É por isso que o texto de Cavaco Silva não deve ser lido apenas como uma crítica ao CHEGA. Deve ser lido como um documento de medo sociológico das velhas elites. Medo de perderem o monopólio da definição do aceitável. Medo de verem a sua linguagem de prudência desmascarada como cúmplice da estagnação. Medo, sobretudo, de que uma parte crescente do país deixe de pedir licença para votar contra quem o arruinou.
Quando Cavaco condena o “discurso de confrontação”, o que verdadeiramente lamenta é o fim do consenso deferente. O eleitor obediente, agradecido e resignado está a desaparecer. E isso perturba mais o cavaquismo residual do que qualquer programa partidário.
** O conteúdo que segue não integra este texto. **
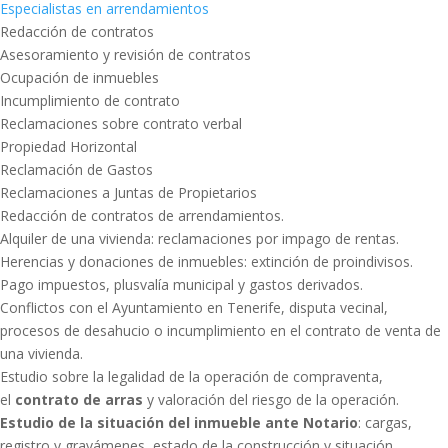
Especialistas en arrendamientos
Redacción de contratos
Asesoramiento y revisión de contratos
Ocupación de inmuebles
Incumplimiento de contrato
Reclamaciones sobre contrato verbal
Propiedad Horizontal
Reclamación de Gastos
Reclamaciones a Juntas de Propietarios
Redacción de contratos de arrendamientos.
Alquiler de una vivienda: reclamaciones por impago de rentas.
Herencias y donaciones de inmuebles: extinción de proindivisos.
Pago impuestos, plusvalía municipal y gastos derivados.
Conflictos con el Ayuntamiento en Tenerife, disputa vecinal,
procesos de desahucio o incumplimiento en el contrato de venta de
una vivienda.
Estudio sobre la legalidad de la operación de compraventa,
el
contrato de arras
y valoración del riesgo de la operación.
Estudio de la situación del inmueble ante Notario
: cargas,
registro y gravámenes, estado de la construcción y situación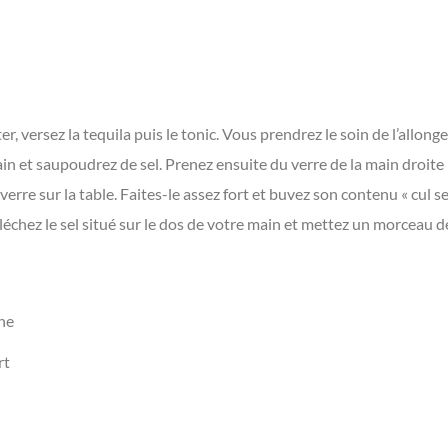
r, versez la tequila puis le tonic. Vous prendrez le soin de l’allon
ain et saupoudrez de sel. Prenez ensuite du verre de la main droite
verre sur la table. Faites-le assez fort et buvez son contenu « cul 
, léchez le sel situé sur le dos de votre main et mettez un morceau 
ne
rt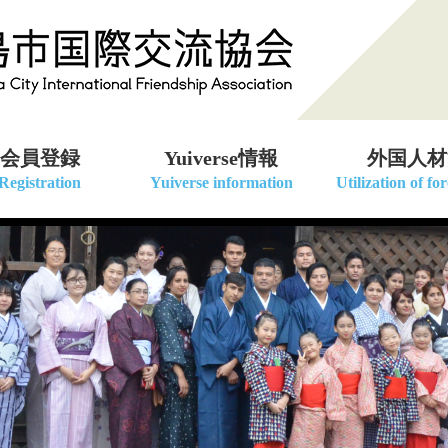
会員登録
Yuiverse情報
外国人材
Registration
Yuiverse information
Utilization of fo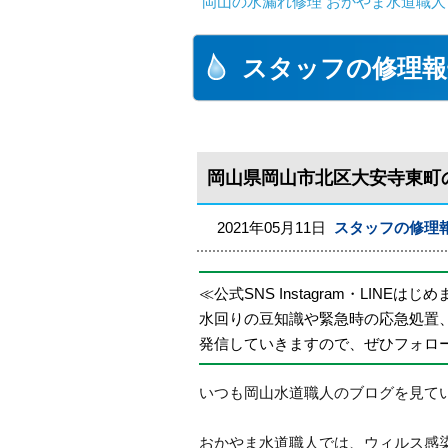
岡山の水漏れ修理 おかやま水道職人
スタッフの修理報
岡山県岡山市北区大安寺東町
2021年05月11日
スタッフの修理
≪公式SNS Instagram・LINEはじ
水回りの豆知識や緊急時の応急処置
発信していきますので、ぜひフォロ
いつも岡山水道職人のブログを見て
おかやま水道職人では、ウィルス感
Há, aliás, uma ironia difícil de ignorar. Cavaco Silva, que em tempos encarnou uma ruptura modernizadora contra a inércia e o declínio, aparece hoje como guardião senatorial de uma ordem esgotada. A sua linguagem já não é a do reformador; é a do síndico. Já não quer abrir caminho; quer fechar a porta. Já não procura alargar a representação; quer certificá-la. O antigo homem da maioria absoluta terminou como moralista do cordão sanitário.
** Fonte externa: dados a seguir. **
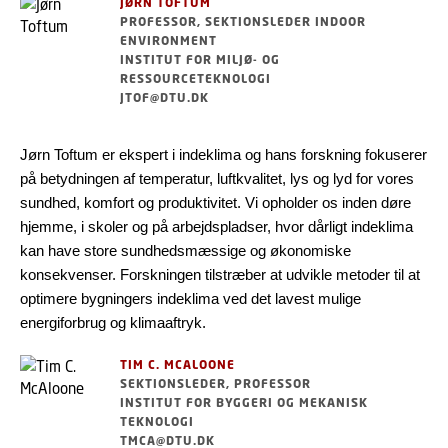
JØRN TOFTUM
PROFESSOR, SEKTIONSLEDER INDOOR
ENVIRONMENT
INSTITUT FOR MILJØ- OG
RESSOURCETEKNOLOGI
JTOF@DTU.DK
Jørn Toftum er ekspert i indeklima og hans forskning fokuserer
på betydningen af temperatur, luftkvalitet, lys og lyd for vores
sundhed, komfort og produktivitet. Vi opholder os inden døre
hjemme, i skoler og på arbejdspladser, hvor dårligt indeklima
kan have store sundhedsmæssige og økonomiske
konsekvenser. Forskningen tilstræber at udvikle metoder til at
optimere bygningers indeklima ved det lavest mulige
energiforbrug og klimaaftryk.
TIM C. MCALOONE
SEKTIONSLEDER, PROFESSOR
INSTITUT FOR BYGGERI OG MEKANISK
TEKNOLOGI
TMCA@DTU.DK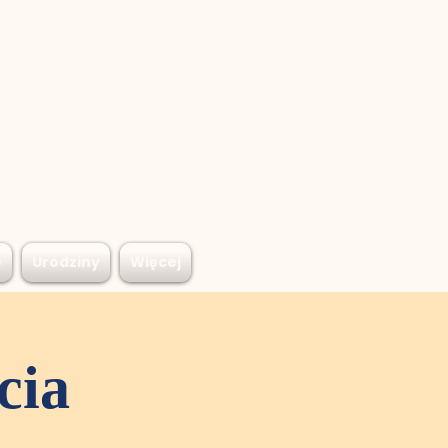
e
Urodziny
Więcej
cia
É um fim politicamente triste, ainda que pedagogicamente útil: mostra como certos sectores da direita do regime preferem perder o país a perder o controlo do regime.
No fundo, Cavaco diz aos portugueses o seguinte: reconheço que o país está mal, reconheço que as reformas falharam, reconheço que o sistema produziu mediocridade e atraso — mas cuidado com quem denuncia demasiado alto essa falência. É um argumento de tutor cansado. E os povos, quando deixam de suportar tutores, tornam-se perigosos para as biografias reverenciadas.

O problema de Cavaco Silva não é ter criticado o CHEGA. Em democracia, isso é legítimo. O problema é tê-lo feito como representante excelso de uma tradição política com culpas directas no estado a que o país chegou, sem um átomo de verdadeira auto-imputação histórica. Aí, a crítica deixa de ser análise e passa a ser encenação. Encenação de superioridade. Encenação de distância. Encenação de inocência.
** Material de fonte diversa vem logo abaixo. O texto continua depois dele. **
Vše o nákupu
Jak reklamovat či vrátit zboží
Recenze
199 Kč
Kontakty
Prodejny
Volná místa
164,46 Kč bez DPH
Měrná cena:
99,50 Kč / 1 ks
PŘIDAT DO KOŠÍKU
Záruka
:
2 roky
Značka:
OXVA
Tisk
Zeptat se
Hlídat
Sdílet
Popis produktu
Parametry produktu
Mas o país real já não está para encenações.
E talvez seja isso que mais irrita o professor não é o CHEGA em si mesmo, mas o facto de haver cada vez mais portugueses que deixaram de se comover com as reprimendas dos responsáveis pelo desastre.
Porque, quando os administradores da ruína se apresentam como fiscais da decência democrática, o mínimo que se pode fazer é recordar-lhes isto: antes de darem lições ao insurgente, deviam explicar a falência do condomínio que geriram durante quarenta anos.

Referências
[1] Aníbal Cavaco Silva, “O dinheiro do Estado não cai do céu”, Expresso, 26 de Março de 2026.
[2] Observador, “A culpa é do Chega e a culpa é do Passos de Cavaco”, artigo de opinião, 2026.
[3] Observador, “Ventura diz que Cavaco devia parar com coisas esotéricas e assumir responsabilidades”, 28 de Março de 2026.